◆ **HOW TO COMPLETE THIS TASK**
Count lines with "Player" below; give only the number.

☆ ☆ ☆

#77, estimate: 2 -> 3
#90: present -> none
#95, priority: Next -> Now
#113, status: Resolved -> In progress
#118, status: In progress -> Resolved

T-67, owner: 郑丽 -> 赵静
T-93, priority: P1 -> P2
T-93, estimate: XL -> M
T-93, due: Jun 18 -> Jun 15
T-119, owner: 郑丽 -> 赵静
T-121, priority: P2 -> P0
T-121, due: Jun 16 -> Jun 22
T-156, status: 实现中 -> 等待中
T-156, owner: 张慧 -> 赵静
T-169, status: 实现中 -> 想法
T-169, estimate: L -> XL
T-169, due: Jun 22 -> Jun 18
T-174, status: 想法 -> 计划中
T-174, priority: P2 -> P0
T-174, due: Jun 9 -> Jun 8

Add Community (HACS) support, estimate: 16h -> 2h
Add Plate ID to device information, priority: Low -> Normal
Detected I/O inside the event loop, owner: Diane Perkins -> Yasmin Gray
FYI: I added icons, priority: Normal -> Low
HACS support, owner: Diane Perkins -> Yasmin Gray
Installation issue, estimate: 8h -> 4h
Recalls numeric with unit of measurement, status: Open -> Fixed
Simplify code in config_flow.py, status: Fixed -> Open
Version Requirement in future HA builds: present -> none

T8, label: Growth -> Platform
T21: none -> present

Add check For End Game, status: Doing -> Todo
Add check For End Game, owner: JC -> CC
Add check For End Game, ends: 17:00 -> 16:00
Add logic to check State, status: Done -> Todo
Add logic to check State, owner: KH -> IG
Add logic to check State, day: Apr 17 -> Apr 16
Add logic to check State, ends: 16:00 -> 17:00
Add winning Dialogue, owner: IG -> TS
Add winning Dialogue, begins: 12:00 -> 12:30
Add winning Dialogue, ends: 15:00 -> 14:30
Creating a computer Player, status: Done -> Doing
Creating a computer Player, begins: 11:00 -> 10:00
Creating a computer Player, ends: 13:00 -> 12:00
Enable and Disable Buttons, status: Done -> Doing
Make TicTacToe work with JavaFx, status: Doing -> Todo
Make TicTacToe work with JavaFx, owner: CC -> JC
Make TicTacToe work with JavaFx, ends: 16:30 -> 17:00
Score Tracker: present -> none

☆ ☆ ☆

◆ **RESULT OF THIS TASK**
3